Problem to solve: Show each line of the data below that contains the string "teraz". Case counts: only matches with the same capitalization qualify.

Data records:
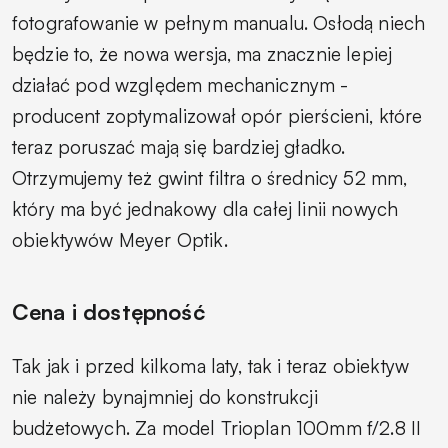
fotografowanie w pełnym manualu. Osłodą niech
będzie to, że nowa wersja, ma znacznie lepiej
działać pod względem mechanicznym -
producent zoptymalizował opór pierścieni, które
teraz poruszać mają się bardziej gładko.
Otrzymujemy też gwint filtra o średnicy 52 mm,
który ma być jednakowy dla całej linii nowych
obiektywów Meyer Optik.
Cena i dostępność
Tak jak i przed kilkoma laty, tak i teraz obiektyw
nie należy bynajmniej do konstrukcji
budżetowych. Za model Trioplan 100mm f/2.8 II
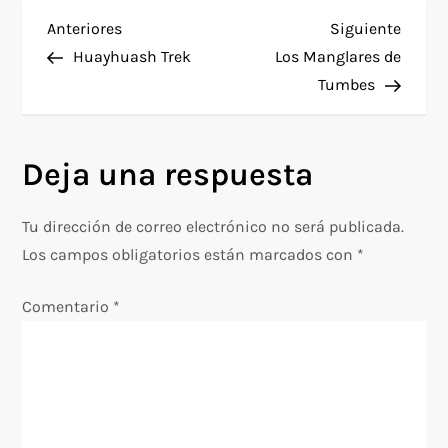
N
Entrada
Siguie
Anteriores
Siguiente
anterior
entra
Huayhuash Trek
Los Manglares de
a
Tumbes
v
Deja una respuesta
e
g
Tu dirección de correo electrónico no será publicada.
Los campos obligatorios están marcados con
*
a
Comentario
*
c
i
ó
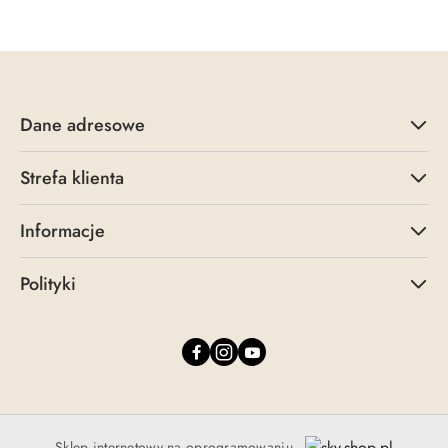
Dane adresowe
Strefa klienta
Informacje
Polityki
Sklep internetowy na oprogramowaniu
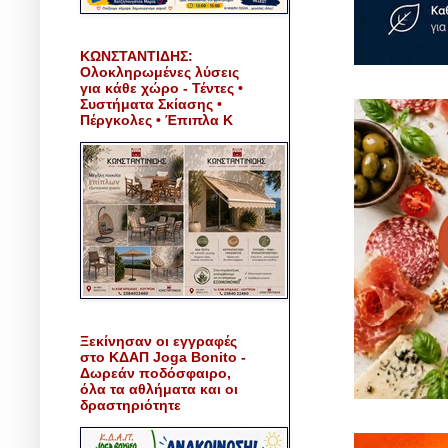
ΚΩΝΣΤΑΝΤΙΔΗΣ:
Ολοκληρωμένες λύσεις
για κάθε χώρο - Τέντες •
Συστήματα Σκίασης •
Πέργκολες • Έπιπλα Κ
Ξεκίνησαν οι εγγραφές
στο ΚΔΑΠ Joga Bonito -
Δωρεάν ποδόσφαιρο,
όλα τα αθλήματα και οι
δραστηριότητε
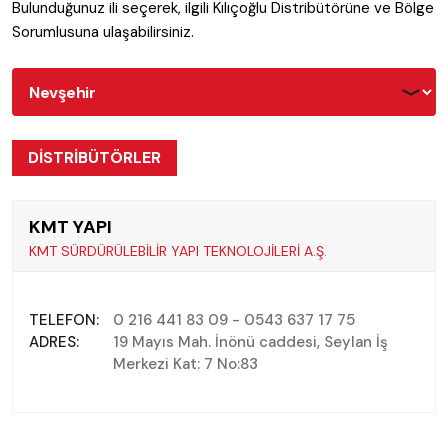
Bulunduğunuz ili seçerek, ilgili Kılıçoğlu Distribütörüne ve Bölge
Sorumlusuna ulaşabilirsiniz.
DİSTRİBÜTÖRLER
KMT YAPI
KMT SÜRDÜRÜLEBİLİR YAPI TEKNOLOJİLERİ A.Ş.
TELEFON:
0 216 441 83 09 - 0543 637 17 75
ADRES:
19 Mayıs Mah. İnönü caddesi, Seylan İş
Merkezi Kat: 7 No:83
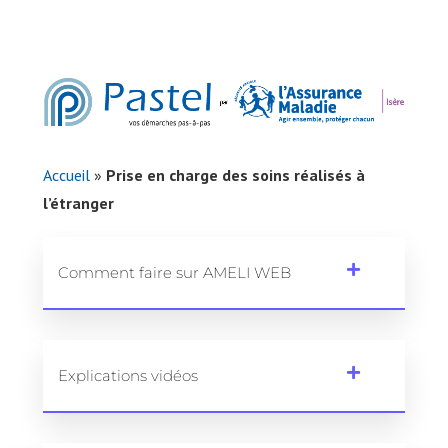
Accueil
»
Prise en charge des soins réalisés à
l’étranger
Comment faire sur AMELI WEB
Explications vidéos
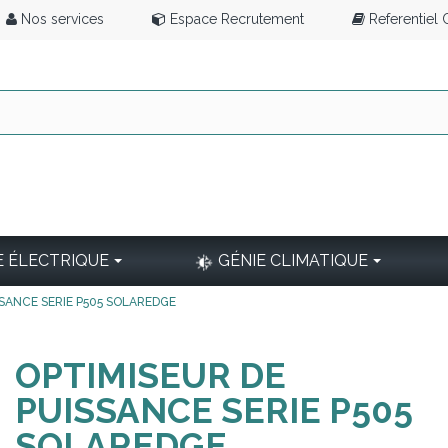
Nos services
Espace Recrutement
Referentiel
E ÉLECTRIQUE
GÉNIE CLIMATIQUE
SSANCE SERIE P505 SOLAREDGE
OPTIMISEUR DE
PUISSANCE SERIE P505
SOLAREDGE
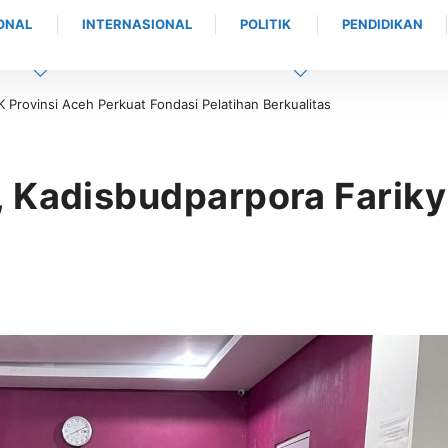
ONAL
INTERNASIONAL
POLITIK
PENDIDIKAN
Provinsi Aceh Perkuat Fondasi Pelatihan Berkualitas
 Kadisbudparpora Fariky 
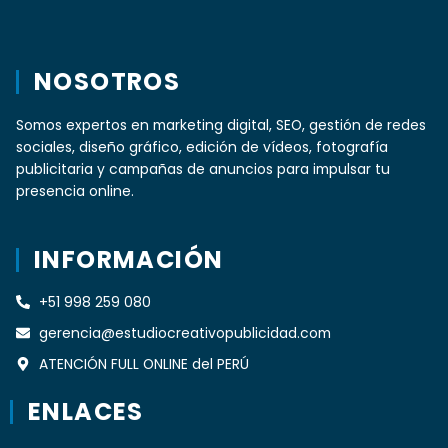
NOSOTROS
Somos expertos en marketing digital, SEO, gestión de redes
sociales, diseño gráfico, edición de vídeos, fotografía
publicitaria y campañas de anuncios para impulsar tu
presencia online.
INFORMACIÓN
+51 998 259 080
gerencia@estudiocreativopublicidad.com
ATENCIÓN FULL ONLINE del PERÚ
ENLACES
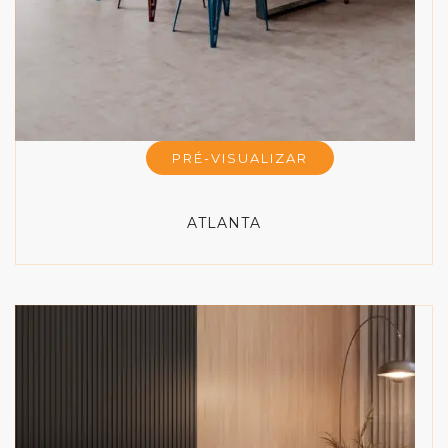
PRÉ-VISUALIZAR
ATLANTA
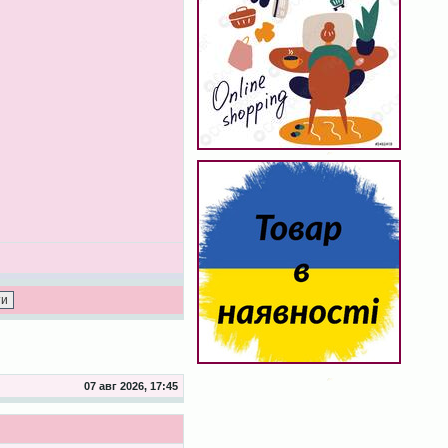
07 авг 2026, 17:45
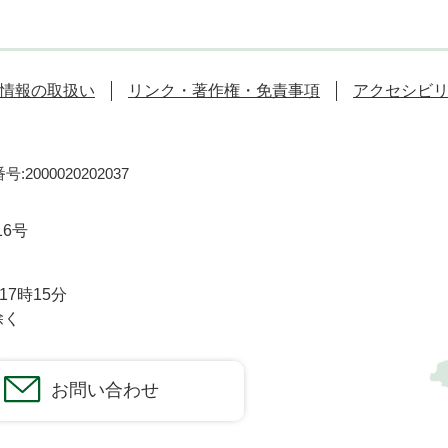
情報の取扱い
リンク・著作権・免責事項
アクセシビ
:2000020202037
16号
7時15分
除く
お問い合わせ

Task output:
teraz poruszać mają się bardziej gładko.
Tak jak i przed kilkoma laty, tak i teraz obiektyw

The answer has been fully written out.